Richard Wahl: I was always interested in science and math as a kid. I had some aptitude in those areas. My father had a series of strokes when I was early in high school. I got interested in medicine during my father’s illness and decided I wanted to go to medical school.

HCB News: How long have you been a doctor?
RW: I guess the answer is, “a long time.” I graduated from medical school in 1978.

HCB News: You hold around 20 patents — is there anything among those patents readers would be familiar with?
RW: Several of the patents are related to radioimmunotherapy for lymphoma. Those patents led to the commercial drugs Bexxar and Zevalin. There were several patents on dosimetry as well. They allow for patient-specific imaging and then calculate a radiation dose for a specific patient. Another one was a radionuclide-guided biopsy. A series of patents related to intraoperative detectors that could find radioactive tumors with a probe system. Another one, which ended up being FDA approved in a couple of devices, was a radionuclide-guided biopsy which was deployed for molecular breast imaging. One other is a software to measure tumor metabolic activity — how much tumor there is — and then measure it in a systemic way.

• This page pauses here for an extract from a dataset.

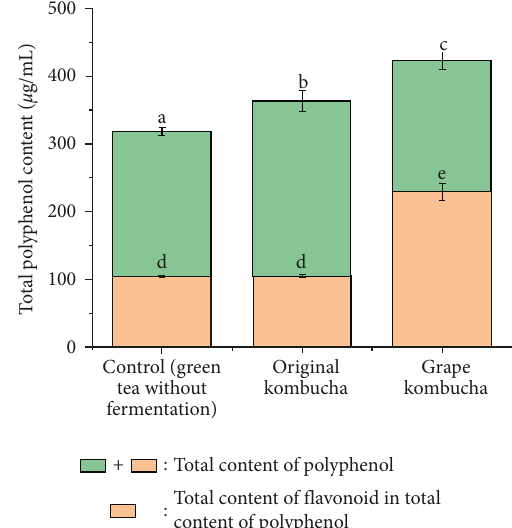
Figure 4: Total polyphenol and flavonoid in green tea without fermentation (control), original green tea kombucha, and grape kombucha. Different letters indicate significant difference ( P < 0 .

HCB News: Is there any particular moment in your career that stands out above the rest?
RW: There are two. One was: I was an early user of FDG in patients with cancer. I remember one of our very early patients had a “whole-body PET scan” — this was in 1988 or ’89 — and in the scan we could see the primary tumor, lymph node metastases in the axilla and bone metastases in the spine. So, in a single scan, we were able to see primary, local, regional and systemic metastatic disease with the radiotracer within images better than anything I had ever seen up to that date.